The mention of large inflated aircraft usually brings to mind either Goodyear or the Hindenburg disaster, so it's understandable if the concept of "blimp" doesn't smack of the sparkling future of aviation. The makers of the Airlander 10 — the world's largest aircraft — aim to change that. 

But they need some cash, and are turning to crowdfunding to get it. 

The Airlander — a hybrid of plane, balloon and hovercraft elements — was originally a United States Army project to create a Long Endurance Multi-Intelligence Vehicle (LEMV) system. In 2010 they gave the $517 million contract for it's development to Northrop Grumman and partner Hybrid Air Vehicles (HAV). But in 2012, they project was cancelled because it was over budget. 

HAV took their work thus far to the United Kingdom, where eventually they got a $5.1 million (£3.4 million) grant from the UK government to continue its development, focusing on potential commercial rather than military surveillance uses of the vehicle.

But that won't be enough to create the fleet they envision hovering with football-pitch-sized bulk in the skies all over the world. So they've launched a crowdfunding campaign to match the $5.1 million grant. Aside from the US Army's original funding, Iron Maiden frontman Bruce Dickinson has so far invested  £250,000 (about $370,000) in the project.

“I’m not expecting to get my money back any time soon, I just want to be part of it," Dickinson told the Guardian. "Being a rock person, I could put it up my nose, or buy a million Rolls Royces and drive them into swimming pools, or I could do something useful.”

And now HAV hopes a lot of others will want to do something useful as well, as they hope to attract more, smaller-scale investors to bring the project to fruition, with test-flights slated for later this year.

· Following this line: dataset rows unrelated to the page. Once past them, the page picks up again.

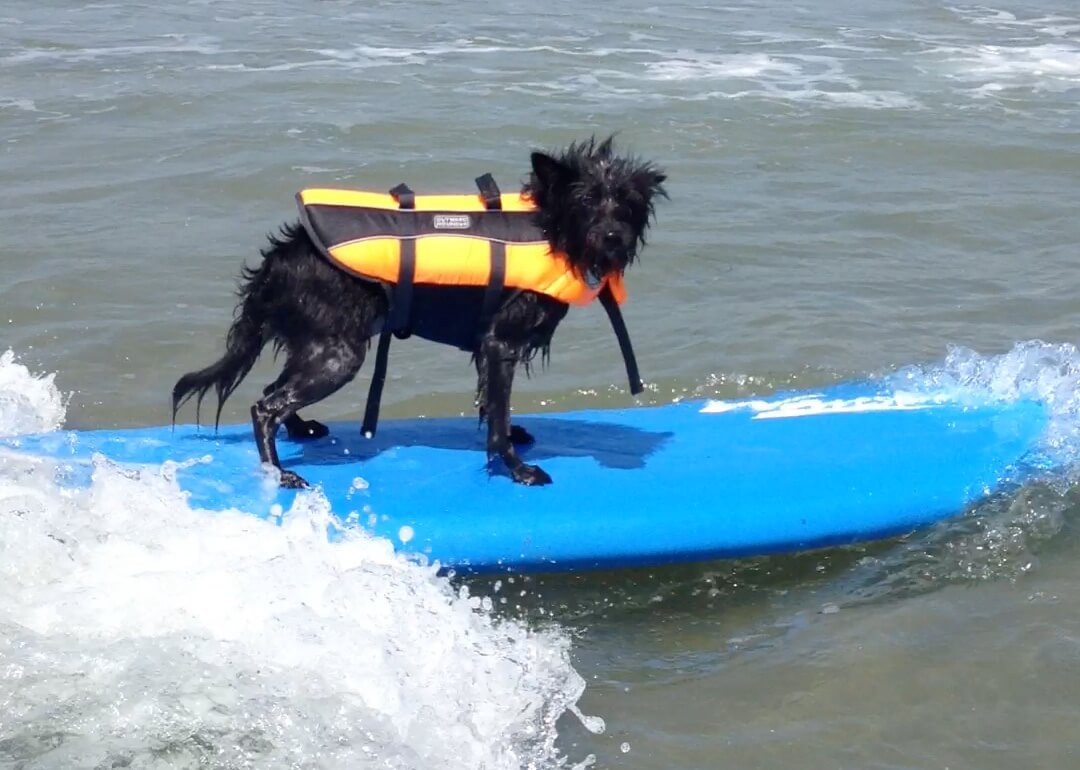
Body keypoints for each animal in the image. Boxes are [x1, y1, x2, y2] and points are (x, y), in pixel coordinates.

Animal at [171, 136, 660, 485]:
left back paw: (301, 429)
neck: (550, 228)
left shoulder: (490, 350)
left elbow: (492, 405)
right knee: (264, 407)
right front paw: (516, 468)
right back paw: (280, 472)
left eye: (626, 202)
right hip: (338, 354)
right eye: (587, 200)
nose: (613, 236)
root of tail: (284, 255)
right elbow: (498, 416)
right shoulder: (499, 343)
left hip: (316, 344)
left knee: (275, 390)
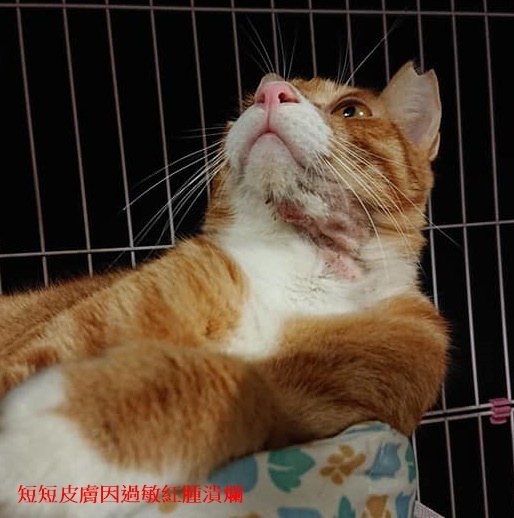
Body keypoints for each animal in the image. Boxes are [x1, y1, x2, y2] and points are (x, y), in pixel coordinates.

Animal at [0, 61, 449, 517]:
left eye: (351, 110)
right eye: (248, 101)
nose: (271, 95)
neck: (302, 270)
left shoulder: (325, 396)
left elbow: (237, 382)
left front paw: (52, 440)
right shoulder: (69, 333)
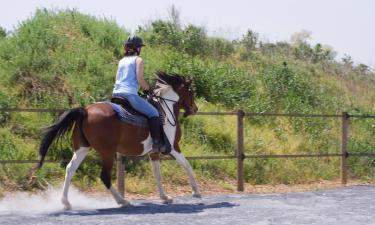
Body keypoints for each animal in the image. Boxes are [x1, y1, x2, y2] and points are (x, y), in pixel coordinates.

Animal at [37, 71, 201, 209]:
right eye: (191, 91)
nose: (195, 109)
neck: (165, 109)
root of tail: (85, 111)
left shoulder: (154, 152)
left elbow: (157, 175)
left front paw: (165, 197)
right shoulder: (173, 147)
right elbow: (187, 166)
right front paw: (196, 192)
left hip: (82, 148)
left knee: (70, 169)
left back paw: (66, 202)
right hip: (107, 153)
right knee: (104, 176)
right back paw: (122, 201)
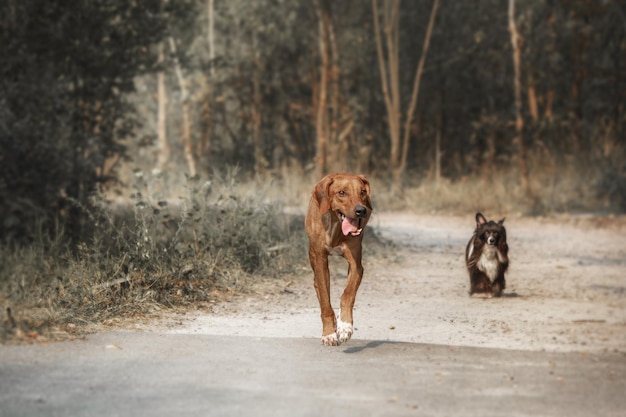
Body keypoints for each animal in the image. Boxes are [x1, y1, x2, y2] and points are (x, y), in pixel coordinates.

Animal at [304, 172, 370, 344]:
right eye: (341, 192)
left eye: (362, 192)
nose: (361, 210)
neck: (335, 224)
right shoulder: (320, 261)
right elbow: (325, 302)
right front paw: (329, 333)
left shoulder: (356, 265)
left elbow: (347, 294)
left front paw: (345, 326)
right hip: (312, 256)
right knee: (318, 285)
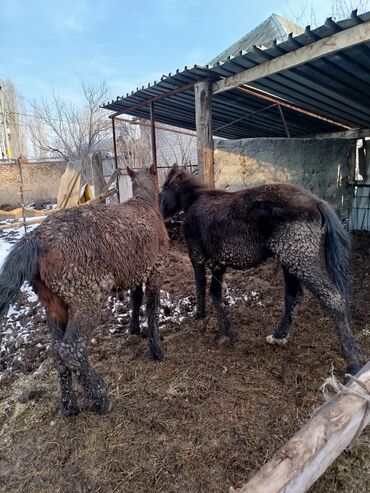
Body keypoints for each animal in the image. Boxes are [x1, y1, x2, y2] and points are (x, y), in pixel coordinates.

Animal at [0, 165, 168, 416]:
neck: (144, 203)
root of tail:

Weeks in the Air, with a Fifth of the Fuel

Boosters of the project tout it as a "game-changing" innovation. The aircraft can take off and land almost anywhere that's flat — including on water. And it's got a lighter carbon footprint than conventional aircraft, using about a fifth of the fuel. As per its name, the Airlander 10 can lift a 10-ton payload.

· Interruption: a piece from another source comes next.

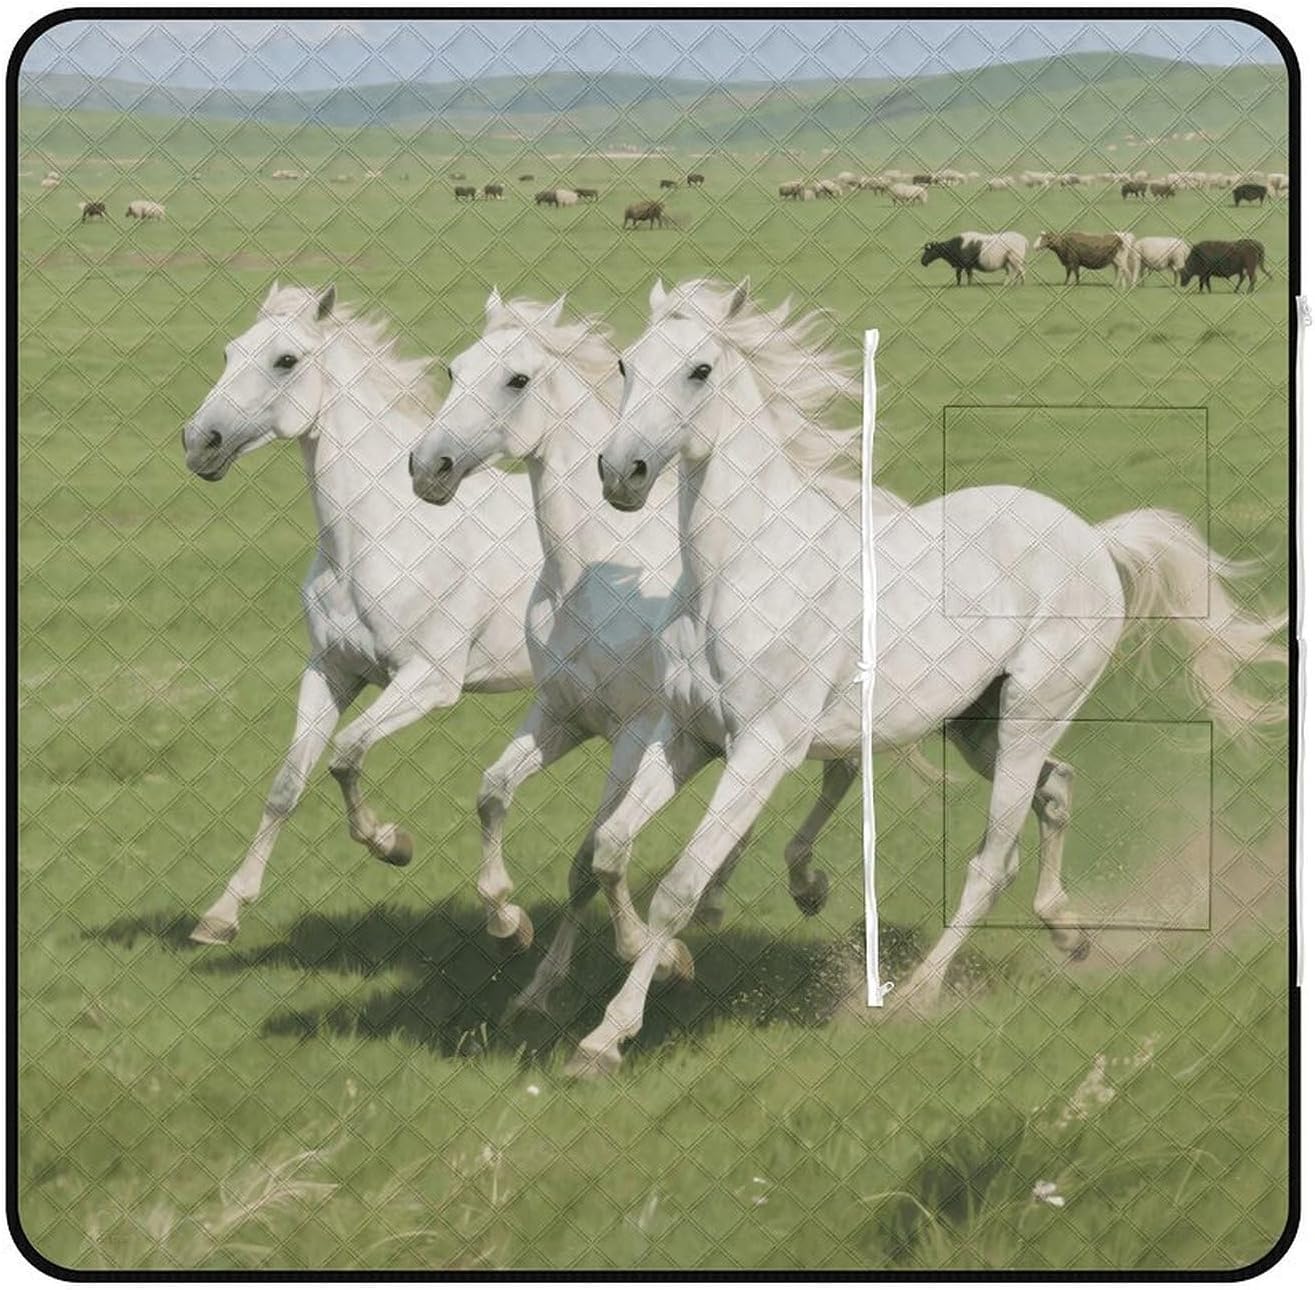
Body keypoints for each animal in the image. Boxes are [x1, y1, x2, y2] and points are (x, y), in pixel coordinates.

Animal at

Perhaps most remarkable is its endurance. The 302-foot-long ship can remains airborne, even hovering in the same place, for, in theory, weeks at a time. The balloon part of the ship is filled with helium, which accounts for 60% of its lift. The other 40% comes from its particular shape. 

In a promotional video, HAV lists its potential uses as "surveillance, disaster relief, cargo transportation, filming, advertising, leisure and tourism and many more besides." One hope is to use it to replace some short hop flights, and the fact that it doesn't need the same airport infrastructure (i.e., long runways) means it could use alternative, more lightly trafficked routes. 

New advances in materials technology, in particular, have brought back hopes for airships when the industry was long thought at a dead end.The Airlander 10's skin is a thin, but very strong carbon fiber weave that can not only withstand lightning strikes, HAV claims, but keeps loss of the expensive helium gas to only 10% per year.